Introduction

GROUNDWATER RECHARGE WITH HONOULIULI WASTEWATER IRRIGATION: Ewa Plain, Southern O’ahu, Hawai’i

GROUNDWATER RECHARGE WITH HONOULIULI WASTEWATER IRRIGATION: Ewa Plain, Southern O’ahu, Hawai’i

Technical Report No. 182
GROUNDWATER RECHARGE WITH HONOULIULI WASTEWATER IRRIGATION: Ewa Plain, Southern O’ahu, Hawai’i

L. Stephen Lau, W. Roy Hardy, Henry K. Gee,
Philip S. Moravcik, Gordon L. Dugan
August 1989

ABSTRACT
High-rate groundwater replenishment by irrigation with primary chlorinated effluent from the Honouliuli Wastewater Treatment Plant was tested in a 3-yr demonstration project for the Ewa limestone aquifer, O’ahu. Among the six options tested with different combinations of crops, irrigation methods, and effluent application rates, the most acceptable was California grass, which was grown in plots (0.5 acre each) surrounded by an earth berm and borderflood irrigated intermittently at an average rate of 20 in./wk. For this option, the production of 1 mgd of recharge water requires a 14.6-acre plot. For all options, recharge through 3 ft of vegetated, fairly permeable soil overlying 30 ft of permeable, reef limestone rock stabilized groundwater chlorides to 245 mg/l, stripped virtually all effluent nitrogen, and inactivated effluent bacteria. Toxics analyzed (pesticides, solvents, and heavy metals) were all below action or detectable levels. The natural system, which acts as a “living filter”, outperformed secondary treatment in improving the water quality.
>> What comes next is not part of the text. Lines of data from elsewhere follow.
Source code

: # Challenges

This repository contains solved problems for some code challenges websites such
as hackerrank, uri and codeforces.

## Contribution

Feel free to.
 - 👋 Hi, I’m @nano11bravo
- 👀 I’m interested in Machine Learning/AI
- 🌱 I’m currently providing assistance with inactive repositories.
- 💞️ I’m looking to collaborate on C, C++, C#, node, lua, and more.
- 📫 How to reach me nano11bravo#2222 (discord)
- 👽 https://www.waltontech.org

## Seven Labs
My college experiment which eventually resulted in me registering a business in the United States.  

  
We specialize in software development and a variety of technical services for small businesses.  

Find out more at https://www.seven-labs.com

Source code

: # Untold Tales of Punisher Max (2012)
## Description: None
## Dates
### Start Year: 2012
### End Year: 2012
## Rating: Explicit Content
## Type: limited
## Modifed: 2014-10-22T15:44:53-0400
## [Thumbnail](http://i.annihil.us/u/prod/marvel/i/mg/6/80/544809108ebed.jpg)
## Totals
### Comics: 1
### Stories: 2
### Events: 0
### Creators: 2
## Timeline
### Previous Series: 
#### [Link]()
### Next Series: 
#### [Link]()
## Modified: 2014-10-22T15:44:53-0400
No adverse environmental effects were identified: no surface runoff, no insects, and no groundwater contamination. Except for slight clogging in the California grass plots toward the end of each harvest cycle, surface soil clogging was not evident. Plots were free of shallow standing water except for a few hours on the day of effluent application. The mild odor noted only infrequently on site was less than that at the treatment plant. The biomass produced was of usable quality and adequate quantity. The simulated recharge plume spread in the aquifer several hundred feet from the site after the irrigation phase of a California-grass growth cycle. Project results favor a large scale water reclamation facility which will upgrade the Honouliuli primary effluent to a quality suitable for subsequent reuse.